→ **Job item**
Put the lines into a numbered list, taking everything from the line that contains "72 58 58 55" down to the line that contains "det är lite", both ends included. Skip blank lines and leave the pictures out.

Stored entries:
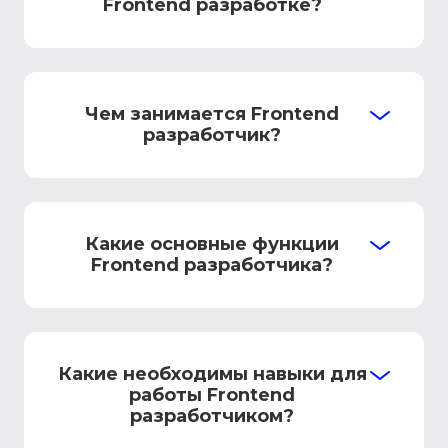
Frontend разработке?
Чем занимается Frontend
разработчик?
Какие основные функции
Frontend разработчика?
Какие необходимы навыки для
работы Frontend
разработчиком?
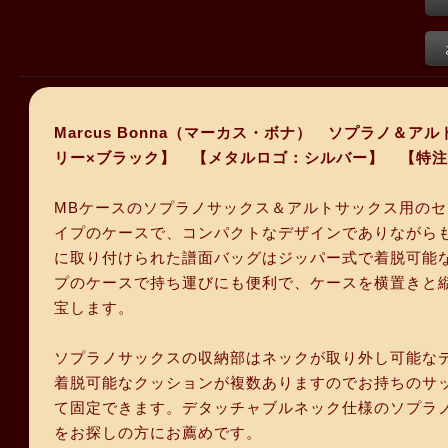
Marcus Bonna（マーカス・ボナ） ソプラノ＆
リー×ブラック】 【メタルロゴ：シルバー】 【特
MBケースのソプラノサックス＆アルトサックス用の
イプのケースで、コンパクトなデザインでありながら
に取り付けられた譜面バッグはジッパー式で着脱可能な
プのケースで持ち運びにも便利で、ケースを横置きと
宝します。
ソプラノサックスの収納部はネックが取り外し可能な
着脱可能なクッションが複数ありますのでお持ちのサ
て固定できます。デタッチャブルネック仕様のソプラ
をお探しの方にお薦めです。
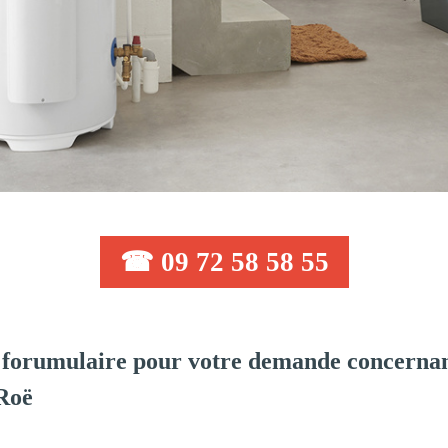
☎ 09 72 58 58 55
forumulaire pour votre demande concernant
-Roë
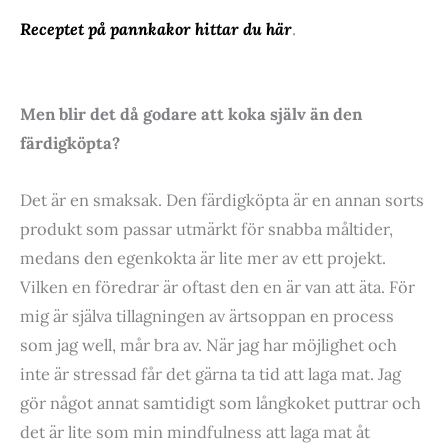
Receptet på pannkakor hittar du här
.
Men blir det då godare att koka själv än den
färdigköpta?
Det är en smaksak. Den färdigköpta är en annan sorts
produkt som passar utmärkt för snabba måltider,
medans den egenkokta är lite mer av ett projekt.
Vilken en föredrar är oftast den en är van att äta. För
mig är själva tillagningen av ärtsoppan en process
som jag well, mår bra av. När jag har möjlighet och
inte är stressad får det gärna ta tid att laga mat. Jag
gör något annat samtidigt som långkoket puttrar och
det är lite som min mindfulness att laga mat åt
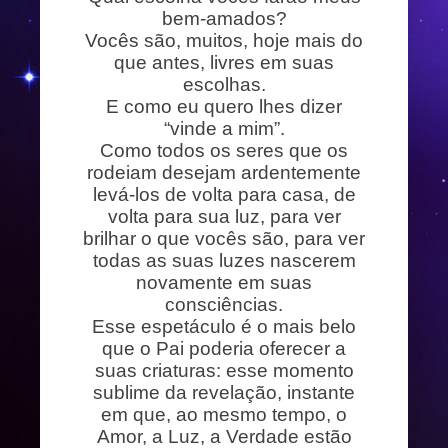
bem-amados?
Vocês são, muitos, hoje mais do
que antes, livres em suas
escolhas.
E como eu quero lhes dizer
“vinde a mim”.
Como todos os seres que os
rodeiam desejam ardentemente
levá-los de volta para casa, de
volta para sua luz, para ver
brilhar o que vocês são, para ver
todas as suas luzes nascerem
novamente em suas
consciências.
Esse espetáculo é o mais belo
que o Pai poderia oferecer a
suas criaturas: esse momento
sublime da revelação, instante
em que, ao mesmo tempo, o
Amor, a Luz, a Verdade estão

→ **Answer space**
1. ☎ 09 72 58 58 55
2. forumulaire pour votre demande concernant
3. -Roë
4. Receptet på pannkakor hittar du här
5. .
6. Men blir det då godare att koka själv än den
7. färdigköpta?
8. Det är en smaksak. Den färdigköpta är en annan sorts
9. produkt som passar utmärkt för snabba måltider,
10. medans den egenkokta är lite mer av ett projekt.
11. Vilken en föredrar är oftast den en är van att äta. För
12. mig är själva tillagningen av ärtsoppan en process
13. som jag well, mår bra av. När jag har möjlighet och
14. inte är stressad får det gärna ta tid att laga mat. Jag
15. gör något annat samtidigt som långkoket puttrar och
16. det är lite som min mindfulness att laga mat åt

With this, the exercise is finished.